Trump announces new impeachment legal team

The former president's trial is scheduled to start the week of Feb. 8.

This is Day 12 of the administration of President Joe Biden and Vice President Kamala Harris.


Biden withdraws Trump freeze to some government program funding

President Joe Biden is again undoing actions undertaken by the Trump administration. In a letter to House Speaker Nancy Pelosi Sunday, Biden announced he was withdrawing 73 proposed rescissions previously sent to Congress by former President Donald Trump on Jan. 14.

The action would unfreeze $27.4 billion in cuts to previously approved funding for government programming.

"The withdrawals are for the Departments of Agriculture, Commerce, Education, Energy, Health and Human Services, Homeland Security, the Interior, Justice, Labor, State, and the Treasury, as well as the African Development Foundation, the Commission of Fine Arts, the Corporation for National and Community Service, the District of Columbia, the Environmental Protection Agency, the Inter-American Foundation, the Millennium Challenge Corporation, the National Endowments for the Arts and Humanities, the National Gallery of Art, the Peace Corps, the Presidio Trust, the United States Agency for International Development, the United States Army Corps of Engineers, the Woodrow Wilson International Center for Scholars, and the Legislative Branch," according to a statement from the Biden administration.

-ABC News' Molly Nagle


Trump announces new impeachment legal team

A day after all five of former President Donald Trump's impeachment legal team quit, a new team has been selected.

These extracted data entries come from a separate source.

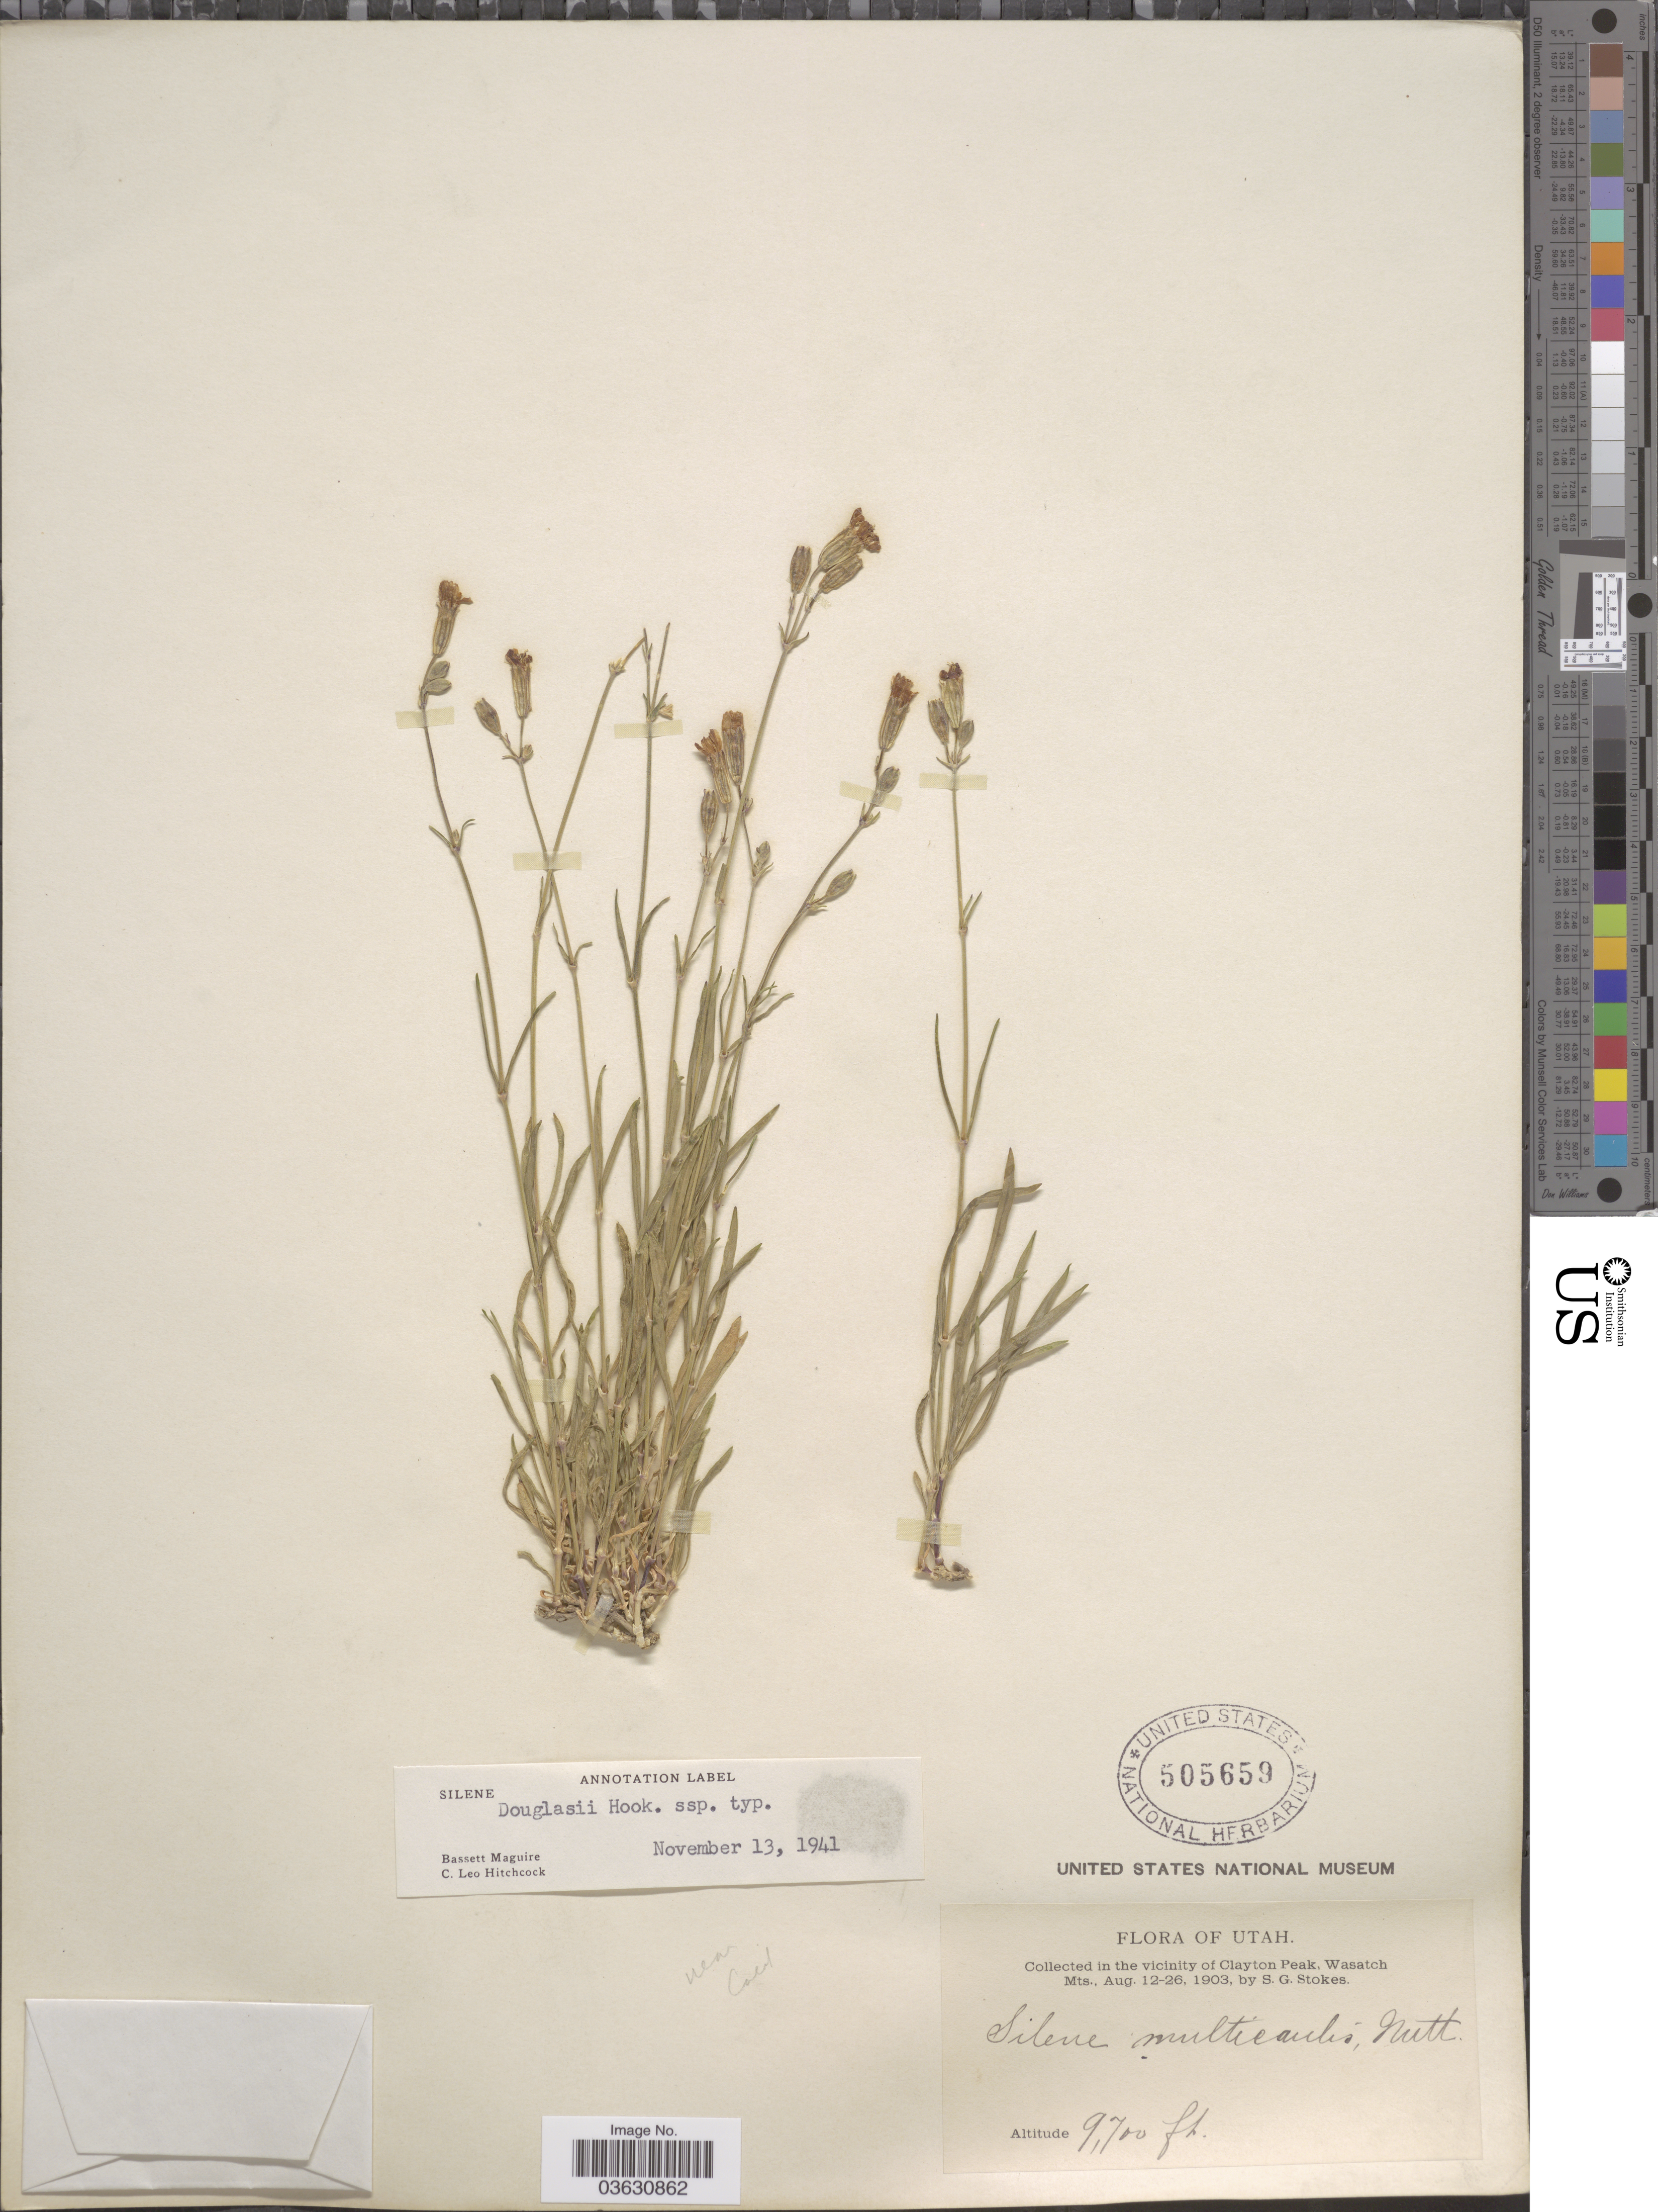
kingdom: Plantae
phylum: Tracheophyta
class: Magnoliopsida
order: Caryophyllales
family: Caryophyllaceae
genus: Silene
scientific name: Silene douglasii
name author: Hook.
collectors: S. G. Stokes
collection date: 1903-08-12/1903-08-26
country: United States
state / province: Utah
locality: In the vicinity of Clayton Peak, Wasatch.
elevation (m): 2957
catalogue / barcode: US 505659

Trial lawyers David Schoen and Bruce L. Castor, Jr. will lead his impeachment defense team, according to a statement from Trump Sunday.

“It is an honor to represent the 45th President, Donald J. Trump, and the United States Constitution,” Schoen said in a statement.

“I consider it a privilege to represent the 45th President. The strength of our Constitution is about to be tested like never before in our history. It is strong and resilient," Castor added. "A document written for the ages, and it will triumph over partisanship yet again, and always.”

Trump's former team, which was led by South Carolina lawyer Butch Bowers, resigned in part because of disagreements over how to mount Trump’s defense, sources told ABC News. The lawyers had planned to argue the constitutionality of holding a trial given Trump is now a former president.

The Senate trial is scheduled to begin on the week of Feb. 8.


'We may end up seeing a president eating his words' on bipartisan COVID-19 bill: Vega

Unity was the focus of Biden's campaign, but absent gaining even one Republican vote for his coronavirus relief package, what does that mean going forward, ABC's "This Week" Co-anchor Martha Raddatz asked Senior White House Correspondent Cecilia Vega.

"It's something we've heard almost every day since he's been in office for the last few days. He said that there would be this epiphany by Republicans if Donald Trump left. He also, on a conference call, told supporters at one point that he would -- could end up eating his words but that he believed Republicans essentially would come around," Vega said Sunday. "Martha, we may end up seeing the president eating his words on this."

"The Biden team is at a crossroads right now. They've got to decide whether it is bipartisanship and unity that prevails or whether they're going to potentially go at it alone and just forego this effort of unity," Vega continued. "It is looking more and more like they're going to end up going at it alone."



Do Democrats have a shot at flipping retiring Ohio Sen. Rob Portman's seat?

Ohio's Sen. Rob Portman's decision to retire opened a major new battleground in the fight for Senate control in 2022. But after former President Donald Trump easily carried the buckeye state last November, do Democrats have a shot at flipping the seat?

FiveThirtyEight's Nate Silver gave ABC's "This Week" an early forecast.

"Democrats have a chance, it's just not a very good chance … it probably depends on the GOP having a really weak candidate or Democrats, a very strong one," he said Sunday.